The Children's Floor - Maria and Anastasia's Bedroom
Bright and Airy Room of the Youngest Daughters of the Tsar
Maria and Anastasia's Bedroom was next door to their sister's. It was very similar in style, except the frieze in this room shows butterflies in roses stenciled above gray-painted walls. This photograph was taken when the palace was a museum; during the brief years when the children's rooms were open to the public.
Immediately after the departure of the Romanovs for Siberia in August 1917 the palace was closed for a short for inventory and then a series of rooms, mostly Parade Halls, were opened to the public. At first the upstairs rooms of the Imperial children were turned into an ill-fated children's home, but the lack of heating and the inappropriateness of having kids in a museum resulted in them moving elsewhere. This short-term use of the children's rooms caused a great deal of damage. It took a considerable amount of work by museum curators and restorers to recreate the rooms. Furniture that had been either stolen by communist party officials or transferred to other uses had to be located and hopefully returned. Most of the personal effects, pictures and such, had, fortunately, been placed in storage and were preserved. These items could easily be placed back in their original places through the recollections of servants and checking photographs. The rooms were then open to the public into the 1930's when they were ordered handed over to KGB officials as a kind of private weekend retreat for senior officals and the furnishings finally sold off.
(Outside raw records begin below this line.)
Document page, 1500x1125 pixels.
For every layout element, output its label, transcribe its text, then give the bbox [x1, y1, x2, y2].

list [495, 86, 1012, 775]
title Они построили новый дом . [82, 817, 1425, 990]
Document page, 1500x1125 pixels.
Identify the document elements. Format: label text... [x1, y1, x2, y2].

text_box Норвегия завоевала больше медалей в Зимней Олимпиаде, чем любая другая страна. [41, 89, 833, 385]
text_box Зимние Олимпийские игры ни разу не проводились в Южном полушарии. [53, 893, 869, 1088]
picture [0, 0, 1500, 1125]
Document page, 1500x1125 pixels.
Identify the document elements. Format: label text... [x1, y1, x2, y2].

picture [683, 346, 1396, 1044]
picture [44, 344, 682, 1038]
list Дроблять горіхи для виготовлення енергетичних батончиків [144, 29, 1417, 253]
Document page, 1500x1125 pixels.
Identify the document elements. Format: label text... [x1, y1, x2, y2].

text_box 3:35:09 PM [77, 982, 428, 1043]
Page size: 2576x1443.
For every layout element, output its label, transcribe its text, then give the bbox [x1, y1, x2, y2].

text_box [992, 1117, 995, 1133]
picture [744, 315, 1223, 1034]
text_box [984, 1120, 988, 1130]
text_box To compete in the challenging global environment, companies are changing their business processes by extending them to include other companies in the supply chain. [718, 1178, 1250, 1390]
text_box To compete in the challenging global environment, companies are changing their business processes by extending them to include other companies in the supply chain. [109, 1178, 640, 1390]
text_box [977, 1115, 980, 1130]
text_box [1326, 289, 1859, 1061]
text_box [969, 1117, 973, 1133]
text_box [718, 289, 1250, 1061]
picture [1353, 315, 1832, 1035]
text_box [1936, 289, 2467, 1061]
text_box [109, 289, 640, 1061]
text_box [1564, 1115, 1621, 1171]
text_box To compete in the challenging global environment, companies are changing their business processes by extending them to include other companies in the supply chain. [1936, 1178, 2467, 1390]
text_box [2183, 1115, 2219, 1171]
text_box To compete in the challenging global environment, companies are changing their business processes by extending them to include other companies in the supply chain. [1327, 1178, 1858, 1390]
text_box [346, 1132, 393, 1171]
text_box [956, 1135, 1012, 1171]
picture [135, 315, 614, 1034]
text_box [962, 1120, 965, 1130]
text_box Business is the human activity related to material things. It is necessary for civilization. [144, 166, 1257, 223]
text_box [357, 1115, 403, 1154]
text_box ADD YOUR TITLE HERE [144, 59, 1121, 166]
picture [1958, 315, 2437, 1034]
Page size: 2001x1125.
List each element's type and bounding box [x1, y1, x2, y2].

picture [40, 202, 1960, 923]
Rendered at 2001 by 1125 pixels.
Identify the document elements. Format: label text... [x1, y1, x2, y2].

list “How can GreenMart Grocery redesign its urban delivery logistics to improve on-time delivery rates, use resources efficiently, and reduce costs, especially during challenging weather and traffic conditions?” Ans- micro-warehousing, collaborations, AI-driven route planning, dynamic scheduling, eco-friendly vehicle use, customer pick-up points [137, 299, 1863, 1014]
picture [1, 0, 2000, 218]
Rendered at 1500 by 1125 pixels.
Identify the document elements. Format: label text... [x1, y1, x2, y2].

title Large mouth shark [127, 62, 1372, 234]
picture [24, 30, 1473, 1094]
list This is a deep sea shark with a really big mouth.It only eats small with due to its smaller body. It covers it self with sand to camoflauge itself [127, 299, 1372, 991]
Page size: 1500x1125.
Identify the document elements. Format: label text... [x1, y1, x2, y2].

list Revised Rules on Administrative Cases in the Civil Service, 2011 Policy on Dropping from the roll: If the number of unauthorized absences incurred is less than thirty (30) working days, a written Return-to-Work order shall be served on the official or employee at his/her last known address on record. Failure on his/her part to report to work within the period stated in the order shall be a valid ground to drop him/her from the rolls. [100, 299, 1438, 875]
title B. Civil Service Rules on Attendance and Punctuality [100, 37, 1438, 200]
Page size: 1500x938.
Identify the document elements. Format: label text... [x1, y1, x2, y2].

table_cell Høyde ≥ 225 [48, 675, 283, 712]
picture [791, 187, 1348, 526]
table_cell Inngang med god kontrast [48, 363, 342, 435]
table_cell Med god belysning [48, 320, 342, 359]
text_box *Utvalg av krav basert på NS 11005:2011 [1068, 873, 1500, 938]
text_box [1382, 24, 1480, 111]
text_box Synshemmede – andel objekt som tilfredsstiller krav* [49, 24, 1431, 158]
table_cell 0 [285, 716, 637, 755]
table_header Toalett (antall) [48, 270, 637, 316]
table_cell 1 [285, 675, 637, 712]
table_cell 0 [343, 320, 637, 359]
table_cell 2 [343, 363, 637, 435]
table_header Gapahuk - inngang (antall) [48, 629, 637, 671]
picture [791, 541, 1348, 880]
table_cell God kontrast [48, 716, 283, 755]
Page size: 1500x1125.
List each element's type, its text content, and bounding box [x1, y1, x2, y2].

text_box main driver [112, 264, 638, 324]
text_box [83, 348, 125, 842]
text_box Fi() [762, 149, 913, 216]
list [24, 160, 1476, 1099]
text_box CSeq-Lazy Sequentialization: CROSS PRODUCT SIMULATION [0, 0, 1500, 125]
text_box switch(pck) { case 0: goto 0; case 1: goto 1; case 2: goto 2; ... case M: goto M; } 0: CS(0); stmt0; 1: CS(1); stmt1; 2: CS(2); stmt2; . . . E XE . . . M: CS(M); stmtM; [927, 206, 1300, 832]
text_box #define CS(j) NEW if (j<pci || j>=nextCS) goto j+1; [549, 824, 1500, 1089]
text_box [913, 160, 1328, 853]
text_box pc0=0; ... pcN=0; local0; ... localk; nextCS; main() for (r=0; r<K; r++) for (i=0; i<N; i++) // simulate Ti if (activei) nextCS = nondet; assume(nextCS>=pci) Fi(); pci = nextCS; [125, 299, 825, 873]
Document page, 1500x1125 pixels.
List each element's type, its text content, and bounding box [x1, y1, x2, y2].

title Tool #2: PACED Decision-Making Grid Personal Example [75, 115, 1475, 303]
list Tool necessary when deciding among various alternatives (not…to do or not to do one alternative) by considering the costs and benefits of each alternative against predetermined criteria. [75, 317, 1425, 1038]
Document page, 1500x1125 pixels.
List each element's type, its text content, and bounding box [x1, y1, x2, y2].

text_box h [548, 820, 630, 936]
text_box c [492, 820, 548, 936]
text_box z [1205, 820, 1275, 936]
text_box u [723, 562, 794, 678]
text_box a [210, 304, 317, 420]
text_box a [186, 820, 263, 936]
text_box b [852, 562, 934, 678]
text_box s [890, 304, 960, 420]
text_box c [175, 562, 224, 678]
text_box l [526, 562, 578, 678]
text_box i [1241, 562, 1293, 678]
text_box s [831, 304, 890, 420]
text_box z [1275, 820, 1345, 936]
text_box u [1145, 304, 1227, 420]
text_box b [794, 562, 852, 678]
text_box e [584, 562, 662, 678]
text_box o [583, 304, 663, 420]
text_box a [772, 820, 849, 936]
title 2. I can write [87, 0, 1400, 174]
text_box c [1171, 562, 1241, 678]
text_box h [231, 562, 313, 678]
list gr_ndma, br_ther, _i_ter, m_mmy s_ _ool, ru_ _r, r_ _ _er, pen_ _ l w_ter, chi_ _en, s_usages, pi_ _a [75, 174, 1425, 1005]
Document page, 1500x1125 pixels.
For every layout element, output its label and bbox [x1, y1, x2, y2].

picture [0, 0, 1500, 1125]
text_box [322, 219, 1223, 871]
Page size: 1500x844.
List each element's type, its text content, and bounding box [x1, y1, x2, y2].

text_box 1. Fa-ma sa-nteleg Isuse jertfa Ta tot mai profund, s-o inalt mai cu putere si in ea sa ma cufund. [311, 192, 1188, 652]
The beds in this picture were used by the girls when they were small children. Their camp beds went with them to Tobolsk and Yekaterinburg and never returned to the palace.
Lady-in-Waiting Sophie Buxhoeveden, who knew the girls well, has given us a description of Maria and Anastasia from her unique perspective:
"Marie Nicolaevna was like Olga Nicolaevna in colouring and features, but all on a more vivid scale. She had the same charming smile, the same shape of face, but her eyes, "Marie's saucers," as they were called by her cousins, were magnificent, and of a deep dark blue. Her hair had golden lights in it, and when it was cut after her illness in 1917, it curled naturally over her head. Marie Nicolaevna, alone of the sisters, had a decided talent for drawing, and sketched quite -well, always with her left hand. "Mashka," as her sisters called her, was ruled entirely by her youngest sister, Anastasia Nicolaevna, nicknamed by her mother "the imp."Bob AtchisonPerhaps Anastasia Nicolaevna would have grown up the prettiest of the sisters. Her features were regular and finely cut. She had fair hair, fine eyes, with impish laughter in their depths, and dark eyebrows that nearly met. These combined to make the youngest Grand Duchess quite unlike any of her sisters. She had a type of her own and was more like her mother's than her father's family. She was rather short even at seventeen, and was, then decidedly fat, but it was the fatness of youth. She would have outgrown it, as had her sister Marie.
Anastasia Nicolaevna was the originator of all mischief, and was as witty and amusing as she was lazy at her lessons. She was quick and observant, with a keen sense of humour, and was the only one of the sisters who never knew the meaning of shyness. Even as a baby she had entertained grave old men, who were her neighbors at table, with her astonishing remarks.